— DADOS REGISTRADOS —
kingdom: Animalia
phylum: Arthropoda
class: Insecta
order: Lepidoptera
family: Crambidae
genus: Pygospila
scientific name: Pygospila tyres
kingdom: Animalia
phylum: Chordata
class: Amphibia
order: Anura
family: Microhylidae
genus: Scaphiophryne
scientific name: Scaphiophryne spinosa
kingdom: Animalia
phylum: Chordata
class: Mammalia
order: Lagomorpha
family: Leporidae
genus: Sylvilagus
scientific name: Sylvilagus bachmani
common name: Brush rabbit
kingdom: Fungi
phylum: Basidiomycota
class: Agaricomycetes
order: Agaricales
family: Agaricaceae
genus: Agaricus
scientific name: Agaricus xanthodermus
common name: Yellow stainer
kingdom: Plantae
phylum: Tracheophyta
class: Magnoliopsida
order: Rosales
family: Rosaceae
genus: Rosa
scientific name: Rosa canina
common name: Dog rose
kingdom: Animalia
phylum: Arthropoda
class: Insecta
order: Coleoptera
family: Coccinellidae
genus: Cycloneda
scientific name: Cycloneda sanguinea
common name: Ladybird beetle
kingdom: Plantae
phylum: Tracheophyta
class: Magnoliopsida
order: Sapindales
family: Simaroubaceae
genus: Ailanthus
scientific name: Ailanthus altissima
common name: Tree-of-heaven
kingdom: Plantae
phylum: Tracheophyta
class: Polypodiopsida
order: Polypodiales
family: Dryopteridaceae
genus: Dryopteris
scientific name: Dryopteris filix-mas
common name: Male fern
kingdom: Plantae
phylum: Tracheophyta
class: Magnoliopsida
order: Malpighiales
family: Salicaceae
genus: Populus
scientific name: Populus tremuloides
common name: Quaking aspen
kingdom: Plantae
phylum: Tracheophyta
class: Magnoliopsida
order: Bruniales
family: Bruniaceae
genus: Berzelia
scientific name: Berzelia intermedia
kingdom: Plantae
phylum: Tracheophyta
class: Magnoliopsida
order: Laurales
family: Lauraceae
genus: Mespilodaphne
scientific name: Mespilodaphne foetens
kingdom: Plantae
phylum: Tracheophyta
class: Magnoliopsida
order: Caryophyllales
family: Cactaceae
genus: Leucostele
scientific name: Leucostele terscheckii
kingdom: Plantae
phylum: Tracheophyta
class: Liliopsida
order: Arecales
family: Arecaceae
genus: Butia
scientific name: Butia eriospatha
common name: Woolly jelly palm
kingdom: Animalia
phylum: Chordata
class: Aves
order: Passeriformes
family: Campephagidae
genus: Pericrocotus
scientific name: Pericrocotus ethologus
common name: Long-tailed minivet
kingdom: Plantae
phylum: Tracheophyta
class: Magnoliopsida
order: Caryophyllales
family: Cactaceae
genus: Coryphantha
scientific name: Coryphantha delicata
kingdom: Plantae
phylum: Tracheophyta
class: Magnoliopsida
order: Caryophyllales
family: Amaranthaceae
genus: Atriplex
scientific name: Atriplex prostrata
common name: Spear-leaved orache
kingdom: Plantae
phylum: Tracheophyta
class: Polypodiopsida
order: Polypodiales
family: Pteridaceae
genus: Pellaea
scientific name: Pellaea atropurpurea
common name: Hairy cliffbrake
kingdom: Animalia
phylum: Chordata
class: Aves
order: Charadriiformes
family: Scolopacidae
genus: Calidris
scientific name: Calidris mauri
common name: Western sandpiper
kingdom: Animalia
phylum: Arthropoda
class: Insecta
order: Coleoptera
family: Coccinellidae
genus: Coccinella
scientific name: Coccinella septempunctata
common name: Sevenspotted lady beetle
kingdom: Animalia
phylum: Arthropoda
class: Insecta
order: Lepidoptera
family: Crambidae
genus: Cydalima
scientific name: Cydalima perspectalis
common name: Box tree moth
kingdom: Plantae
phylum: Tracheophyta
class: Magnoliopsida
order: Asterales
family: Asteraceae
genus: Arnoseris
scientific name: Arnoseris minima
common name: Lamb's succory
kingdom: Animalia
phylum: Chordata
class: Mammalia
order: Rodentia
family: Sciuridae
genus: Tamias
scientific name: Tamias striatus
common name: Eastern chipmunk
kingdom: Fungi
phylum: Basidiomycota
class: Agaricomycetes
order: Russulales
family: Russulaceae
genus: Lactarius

— INSTRUÇÃO —
Por favor, reproduza a listagem inteira e substitua "common name" por "nome popular" em todas as ocorrências. Não altere mais nada.

— RESPOSTA —
kingdom: Animalia
phylum: Arthropoda
class: Insecta
order: Lepidoptera
family: Crambidae
genus: Pygospila
scientific name: Pygospila tyres
kingdom: Animalia
phylum: Chordata
class: Amphibia
order: Anura
family: Microhylidae
genus: Scaphiophryne
scientific name: Scaphiophryne spinosa
kingdom: Animalia
phylum: Chordata
class: Mammalia
order: Lagomorpha
family: Leporidae
genus: Sylvilagus
scientific name: Sylvilagus bachmani
nome popular: Brush rabbit
kingdom: Fungi
phylum: Basidiomycota
class: Agaricomycetes
order: Agaricales
family: Agaricaceae
genus: Agaricus
scientific name: Agaricus xanthodermus
nome popular: Yellow stainer
kingdom: Plantae
phylum: Tracheophyta
class: Magnoliopsida
order: Rosales
family: Rosaceae
genus: Rosa
scientific name: Rosa canina
nome popular: Dog rose
kingdom: Animalia
phylum: Arthropoda
class: Insecta
order: Coleoptera
family: Coccinellidae
genus: Cycloneda
scientific name: Cycloneda sanguinea
nome popular: Ladybird beetle
kingdom: Plantae
phylum: Tracheophyta
class: Magnoliopsida
order: Sapindales
family: Simaroubaceae
genus: Ailanthus
scientific name: Ailanthus altissima
nome popular: Tree-of-heaven
kingdom: Plantae
phylum: Tracheophyta
class: Polypodiopsida
order: Polypodiales
family: Dryopteridaceae
genus: Dryopteris
scientific name: Dryopteris filix-mas
nome popular: Male fern
kingdom: Plantae
phylum: Tracheophyta
class: Magnoliopsida
order: Malpighiales
family: Salicaceae
genus: Populus
scientific name: Populus tremuloides
nome popular: Quaking aspen
kingdom: Plantae
phylum: Tracheophyta
class: Magnoliopsida
order: Bruniales
family: Bruniaceae
genus: Berzelia
scientific name: Berzelia intermedia
kingdom: Plantae
phylum: Tracheophyta
class: Magnoliopsida
order: Laurales
family: Lauraceae
genus: Mespilodaphne
scientific name: Mespilodaphne foetens
kingdom: Plantae
phylum: Tracheophyta
class: Magnoliopsida
order: Caryophyllales
family: Cactaceae
genus: Leucostele
scientific name: Leucostele terscheckii
kingdom: Plantae
phylum: Tracheophyta
class: Liliopsida
order: Arecales
family: Arecaceae
genus: Butia
scientific name: Butia eriospatha
nome popular: Woolly jelly palm
kingdom: Animalia
phylum: Chordata
class: Aves
order: Passeriformes
family: Campephagidae
genus: Pericrocotus
scientific name: Pericrocotus ethologus
nome popular: Long-tailed minivet
kingdom: Plantae
phylum: Tracheophyta
class: Magnoliopsida
order: Caryophyllales
family: Cactaceae
genus: Coryphantha
scientific name: Coryphantha delicata
kingdom: Plantae
phylum: Tracheophyta
class: Magnoliopsida
order: Caryophyllales
family: Amaranthaceae
genus: Atriplex
scientific name: Atriplex prostrata
nome popular: Spear-leaved orache
kingdom: Plantae
phylum: Tracheophyta
class: Polypodiopsida
order: Polypodiales
family: Pteridaceae
genus: Pellaea
scientific name: Pellaea atropurpurea
nome popular: Hairy cliffbrake
kingdom: Animalia
phylum: Chordata
class: Aves
order: Charadriiformes
family: Scolopacidae
genus: Calidris
scientific name: Calidris mauri
nome popular: Western sandpiper
kingdom: Animalia
phylum: Arthropoda
class: Insecta
order: Coleoptera
family: Coccinellidae
genus: Coccinella
scientific name: Coccinella septempunctata
nome popular: Sevenspotted lady beetle
kingdom: Animalia
phylum: Arthropoda
class: Insecta
order: Lepidoptera
family: Crambidae
genus: Cydalima
scientific name: Cydalima perspectalis
nome popular: Box tree moth
kingdom: Plantae
phylum: Tracheophyta
class: Magnoliopsida
order: Asterales
family: Asteraceae
genus: Arnoseris
scientific name: Arnoseris minima
nome popular: Lamb's succory
kingdom: Animalia
phylum: Chordata
class: Mammalia
order: Rodentia
family: Sciuridae
genus: Tamias
scientific name: Tamias striatus
nome popular: Eastern chipmunk
kingdom: Fungi
phylum: Basidiomycota
class: Agaricomycetes
order: Russulales
family: Russulaceae
genus: Lactarius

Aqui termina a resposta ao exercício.